Caso Toti, Barani (Nuovo Psi): "Processi siano in tribunale, non sui giornali, gogna mediatica ostacolo al garantismo"
di Redazione
"Il concetto stesso di giustizia richiede come prerequisito la terzietà di chi è chiamato, in qualsiasi sede, a pronunciarsi"
"Il più grande ostacolo a ogni forma di garantismo è rappresentato dalla gogna mediatica che va puntualmente in scena ogni qual volta c'è un'inchiesta giudiziaria in cui sono coinvolti dei politici. Proprio come nel caso di Giovanni Toti, complici le fughe di notizia dalle procure, si ha contezza solamente degli impianti accusatori, tralasciando del tutto i punti a difesa degli indagati". Così, in una nota, il segretario nazionale del Nuovo Psi Lucio Barani (nella foto).

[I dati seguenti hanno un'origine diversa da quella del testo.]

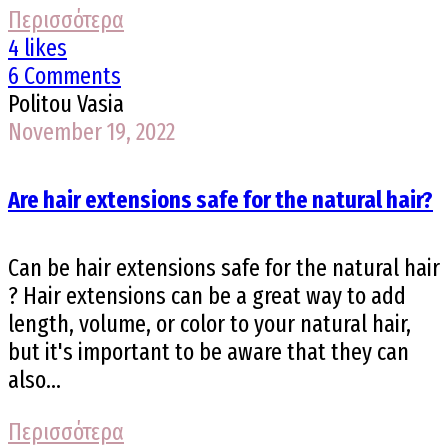
Περισσότερα
4 likes
6 Comments
Politou Vasia
November 19, 2022
Are hair extensions safe for the natural hair?
Can be hair extensions safe for the natural hair
? Hair extensions can be a great way to add
length, volume, or color to your natural hair,
but it's important to be aware that they can
also...
Περισσότερα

"Notizie - prosegue Barani -, oltretutto, legate prevalentemente a costumi e vicende private raccontate con minuziosi dettagli e che, però, nulla hanno a che vedere con la ricerca del reato. Un malcostume tutto italiano che rende mediatici i processi e le inchieste orientando e, addirittura, aizzando pericolosamente l'opinione pubblica, troppo spesso indotta a farsi un'idea deviata della realtà dei fatti. Il concetto stesso di giustizia richiede come prerequisito la terzietà di chi è chiamato, in qualsiasi sede, a pronunciarsi - ha concluso -. Premessa che viene chiaramente meno se si diffondono informazioni parziali o che tendono ad avvalorare esclusivamente le tesi dell'accusa. Senza contare che i processi si devono svolgere nei tribunali e non sui giornali".